Income Tax Assessment Act 1997 Paragraph 118-192(1)(aa).
Income Tax Assessment Act 1997 Paragraph 118-192(1)(b)
Income Tax Assessment Act 1997 Subsection 118-192(2)
Reasons for Decision
General
A capital gain or a capital loss may arise if a capital gains tax (CGT) event happens to a CGT asset. Section 108-5 of the Income Tax Assessment Act 1997 (ITAA 1997) provides that a CGT asset is any kind of property, or a legal or equitable right that is not property.
Under section 104-10 of the ITAA 1997 the disposal of a CGT asset is a CGT event. You dispose of an asset when a change of ownership occurs from you to another entity.
Any capital gain or capital loss made from this CGT event will be disregarded if you are entitled to the main residence exemption.
Section 118-110 of the ITAA 1997 generally provides that any capital gain or capital loss you make from a CGT event that occurs in relation to your property is disregarded if the property was your main residence throughout the entire period that you owned it.
Special rule for home first used to produce income
If a main residence is first used to produce income after 20 August 1996, there is a special rule in section 118-192 of the ITAA 1997 that affects the way in which a capital gain or loss is calculated when the residence is sold.
Under the rule you are taken to have acquired the dwelling at the time you first started using it for income producing purposes for its market value at that time if:
· only a partial main residence exemption would be available because the dwelling was used for the purpose of producing assessable income during your ownership period: paragraph 118-192(1)(a)
· the income producing use started after 7.30 pm (by legal time in the ACT) on 20 August 1996: paragraph 118-192(1)(aa), and
· you would have been entitled to a full main residence exemption if you had entered into a contract to dispose of the dwelling just before the first time you used it for the income producing purpose: paragraph 118-192(1)(b).

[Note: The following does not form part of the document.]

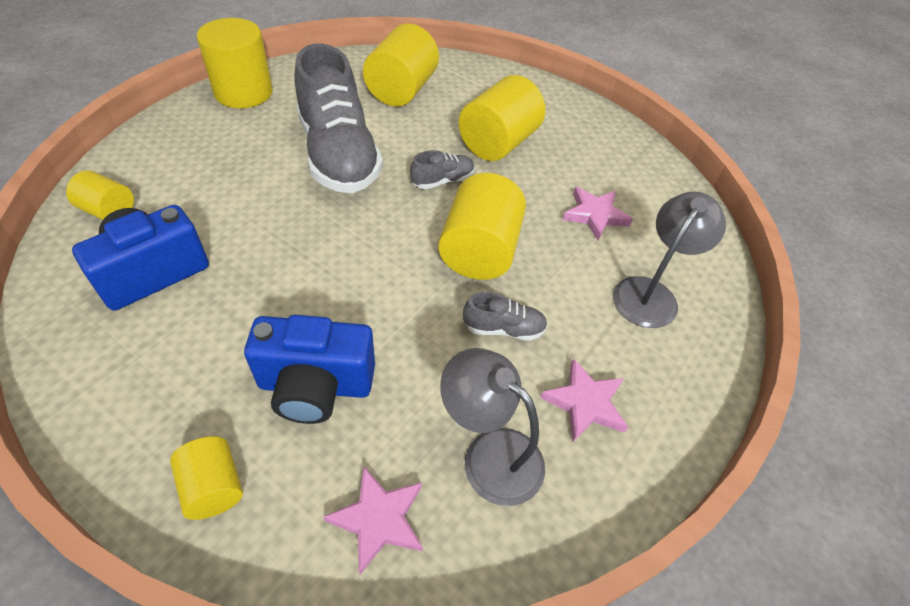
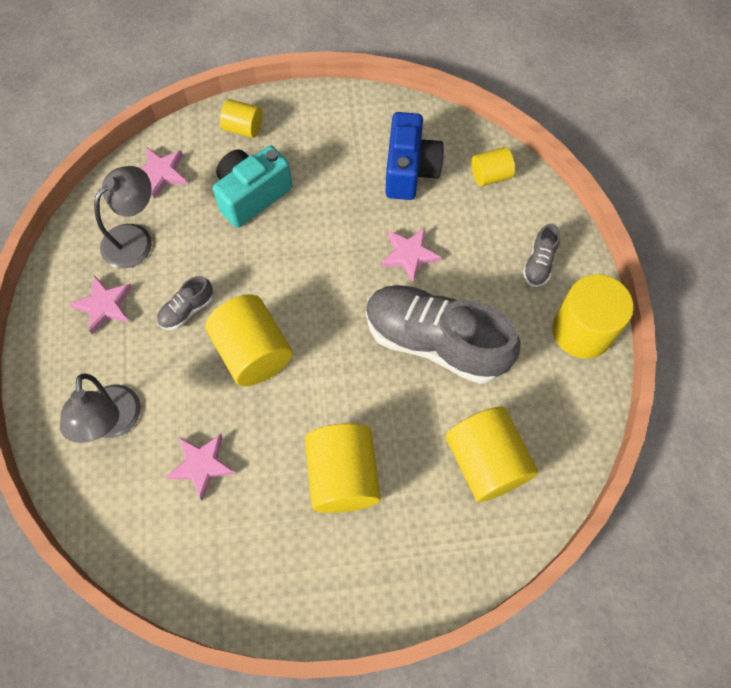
camera: 140 degrees right, 15 degrees up
(267, 213) = (409, 255): none -> pink star
(315, 386) = (252, 195): blue camera -> turquoise camera
(442, 181) = (339, 390): grey shoe -> grey shoe (539, 264)
(490, 454) = (135, 238): grey lamp -> grey lamp turned 45 degrees counterclockwise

In order to ensure that the rule applies to you, you must first work out whether your income producing use of the dwelling would have resulted in you obtaining only a partial main residence exemption. You do this by applying the CGT main residence rules (other than the rule in section 118-192 of the ITAA 1997).
You tenanted the dwelling for a period of time until you disposed of the dwelling. You would therefore be entitled to only a partial main residence exemption on any capital loss made on the sale of the dwelling. The first condition is satisfied.
You started using the dwelling to produce income after 20 August 1996 and would have been entitled to a full main residence exemption if you had entered into a contract to dispose of the dwelling just before it was first used for income producing purposes. The second and third conditions are also satisfied.
Accordingly, the rule in section 118-192(2) of the ITAA 1997 applies and you are therefore taken to have acquired the dwelling for its market value when you first used it to produce assessable income.
Legislation
Income Tax Assessment Act 1997 Section 108-5
Income Tax Assessment Act 1997 Section 104-10
Income Tax Assessment Act 1997 Section 118-110
Income Tax Assessment Act 1997 Section 118-192.
Income Tax Assessment Act 1997 Paragraph 118-192(1)(a).
Income Tax Assessment Act 1997 Paragraph 118-192(1)(aa).